Integration with Orbit-RS
Connection Management
pub struct OrbitMcpClient {
pub postgres_client: Arc<PostgresClient>,
pub actor_client: Arc<ActorClient>,
pub transaction_manager: Arc<TransactionManager>,
}
impl OrbitMcpClient {
pub async fn execute_query(&self, query: &GeneratedQuery) -> Result<QueryResult, OrbitError> {
match query.query_type {
QueryType::Read => self.postgres_client.execute_select(query).await,
QueryType::Write => {
let tx = self.transaction_manager.begin_transaction().await?;
let result = self.postgres_client.execute_write(query).await?;
tx.commit().await?;
Ok(result)
},
QueryType::Analysis => self.execute_analytical_query(query).await,
}
}
}
Actor System Integration
pub struct TableActor {
pub table_name: String,
pub schema: TableSchema,
pub data_store: Arc<dyn DataStorage>,
}
#[async_trait]
impl ActorWithStringKey for TableActor {
async fn handle_query(&self, query: SqlQuery) -> Result<QueryResult, ActorError> {
match query.operation {
SqlOperation::Select(select) => self.execute_select(select).await,
SqlOperation::Insert(insert) => self.execute_insert(insert).await,
SqlOperation::Update(update) => self.execute_update(update).await,
SqlOperation::Delete(delete) => self.execute_delete(delete).await,
}
}
}
Implementation Plan
Phase 1: MCP Foundation (Week 1)
- Set up MCP server infrastructure
- Implement basic protocol handlers
- Create Orbit client integration
- Basic tool definitions
Phase 2: Natural Language Processing (Week 2)
- Intent classification system
- Entity recognition for SQL elements
- Schema analysis and caching
- Basic SQL generation
Phase 3: Advanced Features (Week 3)
- Vector similarity search integration
- Advanced analytics tools
- Result processing and summarization
- Performance optimization
Phase 4: Integration and Testing (Week 4)
- End-to-end integration testing
- LLM client testing (Claude, GPT-4)
- Performance benchmarking
- Documentation and examples
Example Usage Scenarios
Data Exploration
LLM: "I need to understand the customer data structure"
MCP: Executes describe_schema("customers") and provides detailed schema information
LLM: "Show me a sample of customer data from the last month"
MCP: Generates and executes SELECT query with date filtering and LIMIT
LLM: "What's the distribution of customer ages?"

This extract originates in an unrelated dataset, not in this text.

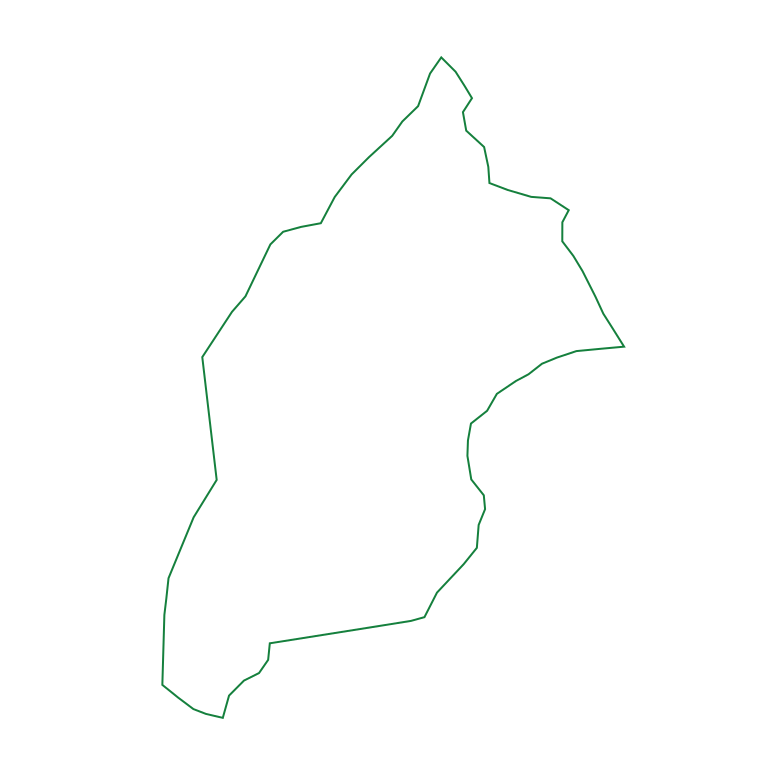 São Francisco, Sergipe, Brazil (Albers equal-area conic projection), rotated 356°
{"feature_id": "56859067B71066777145580", "entity_name": "São Francisco", "entity_type": "district", "adm_level": 2, "iso_a3": "BRA", "parent_name": "Brazil", "parent_adm1": "Sergipe", "projection": "albers", "projection_center": [-36.858, -10.332], "detail": "fine", "context": "isolated", "style": "outline", "palette": "green", "viewbox_px": 768, "rotation_deg": 356, "n_neighbors": 0, "source": "geoboundaries", "source_scale": "gbopen_adm2", "svg_char_len": 1026}
<svg xmlns="http://www.w3.org/2000/svg" viewBox="0 0 768 768"><g transform="rotate(356 384 384)"><path d="M204.6,344.5L210.4,468.0L184.8,503.7L155.5,562.7L151.9,582.8L148.8,599.0L141.9,668.7L156.9,682.6L171.2,695.0L183.4,700.7L199.9,705.8L207.7,684.0L223.6,670.1L239.2,663.6L249.2,651.1L252.0,634.7L362.9,625.0L394.4,622.2L408.1,619.4L422.3,595.8L451.0,569.2L465.2,553.9L468.6,531.2L476.1,515.9L475.8,502.0L464.4,485.3L462.2,461.5L463.8,446.2L468.0,429.5L485.0,417.9L495.9,401.7L516.0,390.1L528.8,384.4L543.0,374.8L558.4,369.7L578.2,364.6L602.4,364.0L626.1,363.5L615.5,343.6L607.7,329.2L601.0,311.6L589.9,285.2L581.8,269.4L571.8,254.1L573.2,235.1L580.4,223.5L563.1,210.4L543.9,207.6L521.0,199.1L503.2,190.9L503.2,174.7L500.4,154.6L483.7,137.0L481.7,118.3L491.7,105.0L485.3,92.5L477.2,77.5L463.9,62.2L451.6,77.5L437.4,109.2L420.6,123.4L409.5,137.0L384.9,156.6L366.3,172.7L347.9,194.0L332.2,219.2L312.2,221.5L294.0,225.1L280.4,236.8L251.9,286.9L237.4,301.4L204.6,344.5Z" fill="none" stroke="#15803d" stroke-width="2"/></g></svg>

MCP: Executes analyze_data with distribution analysis on age column
Vector Search
LLM: "Find documents similar to 'machine learning algorithms'"
MCP: Converts text to embedding vector and executes similarity search
MCP: Returns top results with distance scores and content summaries
Analytical Queries
LLM: "Analyze sales trends over the past year by product category"
MCP: Generates complex analytical query with time-series grouping
MCP: Returns processed results with statistical insights and visualization hints
Success Criteria
- Protocol Compliance: Full MCP protocol compatibility with major LLM clients
- Natural Language Understanding: High accuracy (>85%) intent classification and entity recognition
- SQL Generation Quality: Generated queries are syntactically correct and semantically meaningful
- Performance: Sub-second response times for most queries
- Integration: Seamless integration with Orbit-RS Phase 8 SQL engine
- Usability: LLMs can effectively query and analyze Orbit data through natural language
This MCP server will position Orbit-RS as a leading platform for AI-powered data analysis and make distributed data accessible through natural language interfaces.